- Medicare proposes expanding diagnostic coverage for next-generation screening tests
- Move could push more laboratories to seek FDA approval or clearance
The Medicare agency would pay for advanced genetic screening tests that are critical to personalized treatments known as precision medicine, under a proposal released Oct. 29.
The proposed decision memo would extend Medicare coverage of next-generation sequencing tests to certain types of ovarian and breast cancer that may be caused by hereditary factors, Seema Verma, administrator of the Centers for Medicare & Medicaid Services, said in a series of tweets.
Next-generation sequencing can screen millions of DNA changes in a single test, unlike traditional diagnostics that link one test to one disease. These powerful genomic tests are the linchpin to advancing precision medicine, an emerging approach for disease prevention and treatment that targets care based on an individual’s genes, environment, and lifestyle.
“Today’s proposal is just one of the many actions taken as part of @CMSGov’s commitment to fostering innovation and ensuring our #Medicare beneficiaries have access to the latest technologies,” Verma said in a tweet.
To be eligible for coverage, the patient must meet a set of criteria, including that the patient has ovarian or breast cancer with genetic risk risk factors.
The test must be approved or cleared by the Food and Drug administration for use in that patient’s cancer and results. The results of the diagnostic test must be provided to the treating physician for management of the patient using a report template to specify treatment options.
The move to require FDA approval as a condition of CMS coverage could drive more laboratories testing companies to ask the FDA to approve them, something the agency has sought for years.
The FDA historically has exercised enforcement discretion over diagnostic tests developed in a single laboratory but not ones made commercially by companies such as Novo Nordisk Inc. or Janssen Diagnostics, LLC.
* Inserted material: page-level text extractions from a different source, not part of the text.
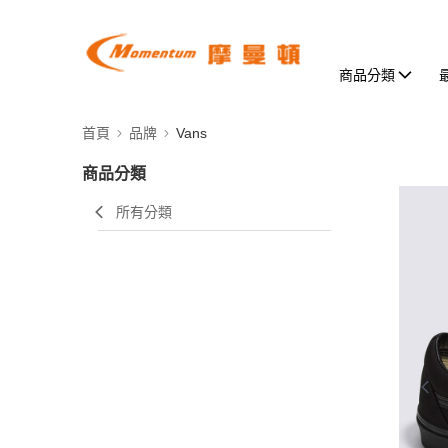
商品分類
首頁
品牌
Vans
商品分類
所有分類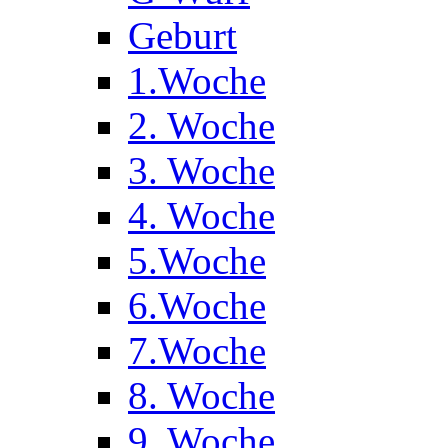
Geburt
1.Woche
2. Woche
3. Woche
4. Woche
5.Woche
6.Woche
7.Woche
8. Woche
9. Woche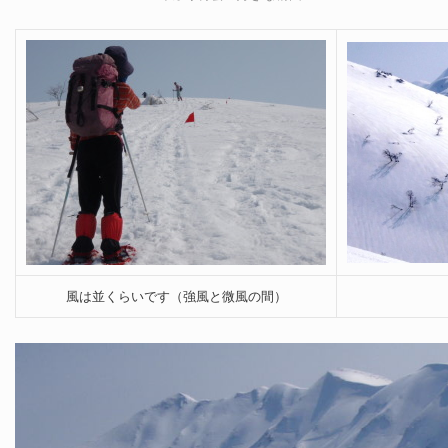
風は並くらいです（強風と微風の間）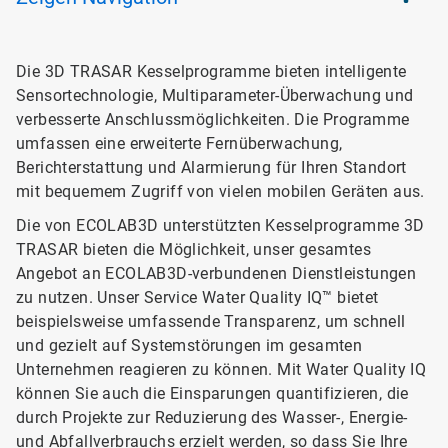
Die 3D TRASAR Kesselprogramme bieten intelligente
Sensortechnologie, Multiparameter-Überwachung und
verbesserte Anschlussmöglichkeiten. Die Programme
umfassen eine erweiterte Fernüberwachung,
Berichterstattung und Alarmierung für Ihren Standort
mit bequemem Zugriff von vielen mobilen Geräten aus.
Die von ECOLAB3D unterstützten Kesselprogramme 3D
TRASAR bieten die Möglichkeit, unser gesamtes
Angebot an ECOLAB3D-verbundenen Dienstleistungen
zu nutzen. Unser Service Water Quality IQ™ bietet
beispielsweise umfassende Transparenz, um schnell
und gezielt auf Systemstörungen im gesamten
Unternehmen reagieren zu können. Mit Water Quality IQ
können Sie auch die Einsparungen quantifizieren, die
durch Projekte zur Reduzierung des Wasser-, Energie-
und Abfallverbrauchs erzielt werden, so dass Sie Ihre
But the agency proposed exercising new oversight in draft guidance released in 2014. The move, which the FDA withdrew in favor of legislative solution, caused a regulatory tug-of-war between the device makers who want more oversight and clinical lab groups that eschew it.
A draft bill by Reps. Diana DeGette (D-Colo.) and Larry Bucshon (R-Ind.) would move diagnostics out of the medical device regulations and create a new medical product category that would cover both laboratory-developed tests and conventional diagnostics tests.